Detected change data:
Start of Block
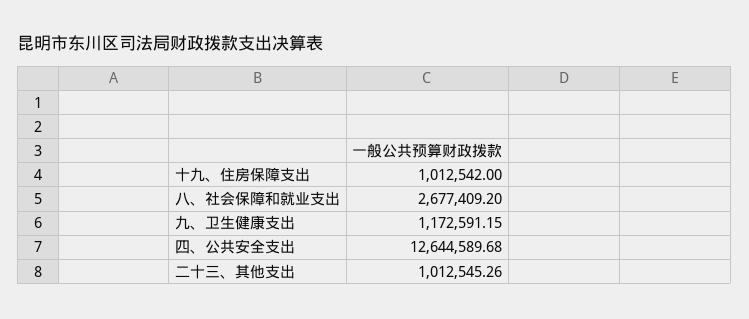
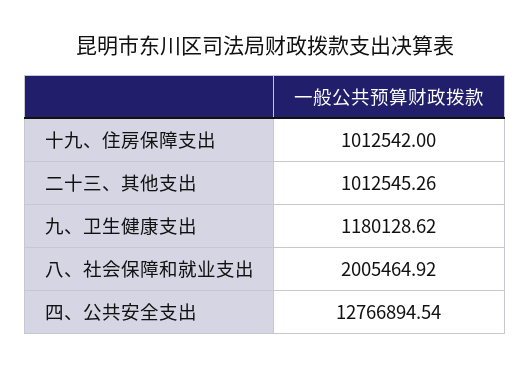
  {
    "十九、住房保障支出": 1012542,
-   "八、社会保障和就业支出": 2677409.2,
+   "八、社会保障和就业支出": 2005464.92,
-   "九、卫生健康支出": 1172591.15,
+   "九、卫生健康支出": 1180128.62,
-   "四、公共安全支出": 12644589.68,
+   "四、公共安全支出": 12766894.54,
    "二十三、其他支出": 1012545.26
  }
End of Block
Request - Exactly reproduce each entry, but drop the pictures.

Task output -
  {
    "十九、住房保障支出": 1012542,
-   "八、社会保障和就业支出": 2677409.2,
+   "八、社会保障和就业支出": 2005464.92,
-   "九、卫生健康支出": 1172591.15,
+   "九、卫生健康支出": 1180128.62,
-   "四、公共安全支出": 12644589.68,
+   "四、公共安全支出": 12766894.54,
    "二十三、其他支出": 1012545.26
  }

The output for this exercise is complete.